- _OBJECTIVE_
Give back only the entries from the line containing "list Subsections (3)" through the line containing "list Clause 2", renaming "HMRC" to "His Majesty's Revenue and Customs" and leaving everything else unchanged.

- _TASK DATA_

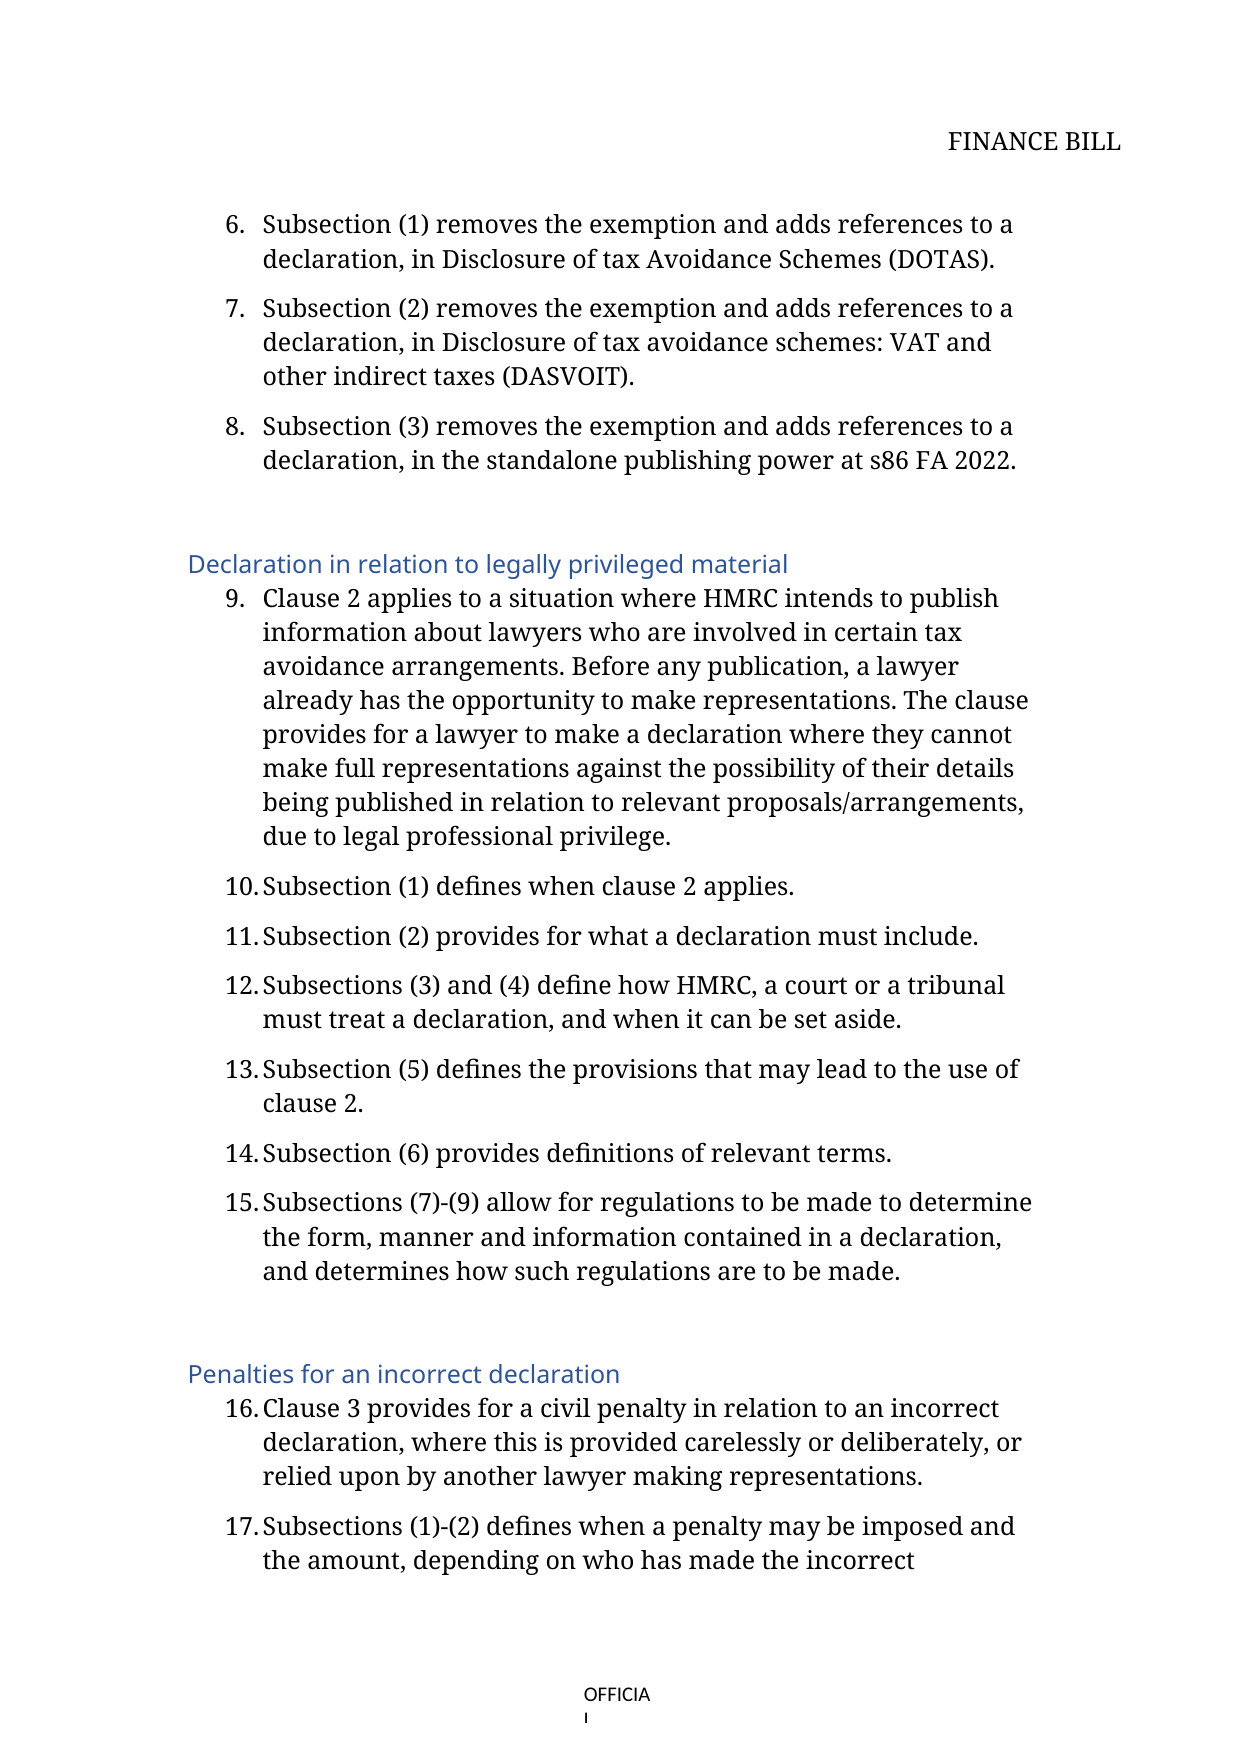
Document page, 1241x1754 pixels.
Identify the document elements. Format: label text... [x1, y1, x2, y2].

list Subsections (3) and (4) define how HMRC, a court or a tribunal must treat a declaration, and when it can be set aside. [225, 968, 1053, 1036]
list Subsection (3) removes the exemption and adds references to a declaration, in the standalone publishing power at s86 FA 2022. [225, 409, 1053, 477]
list Clause 2 applies to a situation where HMRC intends to publish information about lawyers who are involved in certain tax avoidance arrangements. Before any publication, a lawyer already has the opportunity to make representations. The clause provides for a lawyer to make a declaration where they cannot make full representations against the possibility of their details being published in relation to relevant proposals/arrangements, due to legal professional privilege. [225, 580, 1053, 853]
list Subsections (7)-(9) allow for regulations to be made to determine the form, manner and information contained in a declaration, and determines how such regulations are to be made. [225, 1185, 1053, 1287]
list Subsection (6) provides definitions of relevant terms. [225, 1135, 1053, 1169]
subtitle Declaration in relation to legally privileged material [187, 546, 1053, 580]
list Subsection (2) provides for what a declaration must include. [225, 918, 1053, 952]
list Subsection (1) removes the exemption and adds references to a declaration, in Disclosure of tax Avoidance Schemes (DOTAS). [225, 207, 1053, 275]
list Clause 3 provides for a civil penalty in relation to an incorrect declaration, where this is provided carelessly or deliberately, or relied upon by another lawyer making representations. [225, 1391, 1053, 1493]
subtitle Penalties for an incorrect declaration [187, 1357, 1053, 1391]
list Subsection (2) removes the exemption and adds references to a declaration, in Disclosure of tax avoidance schemes: VAT and other indirect taxes (DASVOIT). [225, 291, 1053, 393]
list Subsection (5) defines the provisions that may lead to the use of clause 2. [225, 1052, 1053, 1120]
list Subsections (1)-(2) defines when a penalty may be imposed and the amount, depending on who has made the incorrect [225, 1509, 1053, 1577]
list Subsection (1) defines when clause 2 applies. [225, 868, 1053, 903]
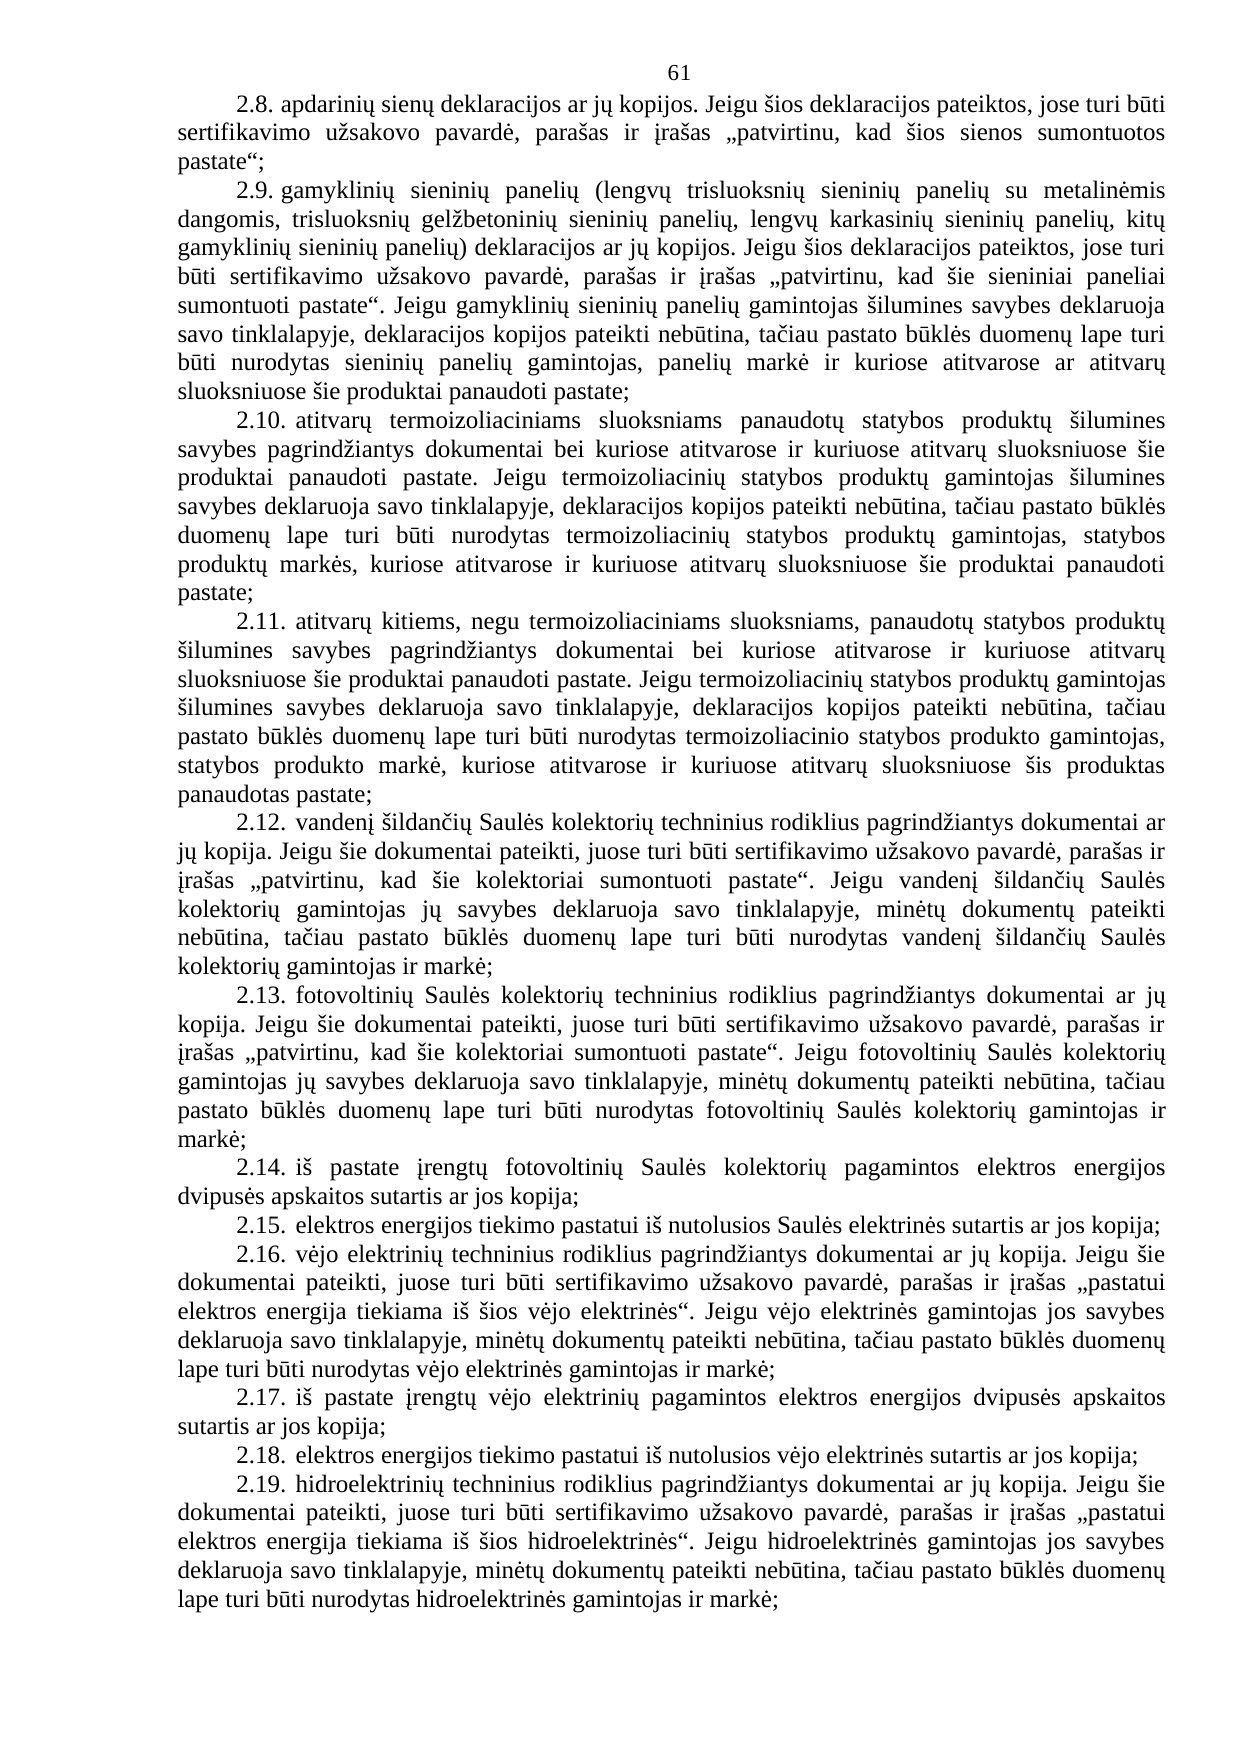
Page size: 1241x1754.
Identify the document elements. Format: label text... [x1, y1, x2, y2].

- _CORRECT RESULT_
list Subsections (3) and (4) define how His Majesty's Revenue and Customs, a court or a tribunal must treat a declaration, and when it can be set aside. [225, 968, 1053, 1036]
list Subsection (3) removes the exemption and adds references to a declaration, in the standalone publishing power at s86 FA 2022. [225, 409, 1053, 477]
list Clause 2 applies to a situation where His Majesty's Revenue and Customs intends to publish information about lawyers who are involved in certain tax avoidance arrangements. Before any publication, a lawyer already has the opportunity to make representations. The clause provides for a lawyer to make a declaration where they cannot make full representations against the possibility of their details being published in relation to relevant proposals/arrangements, due to legal professional privilege. [225, 580, 1053, 853]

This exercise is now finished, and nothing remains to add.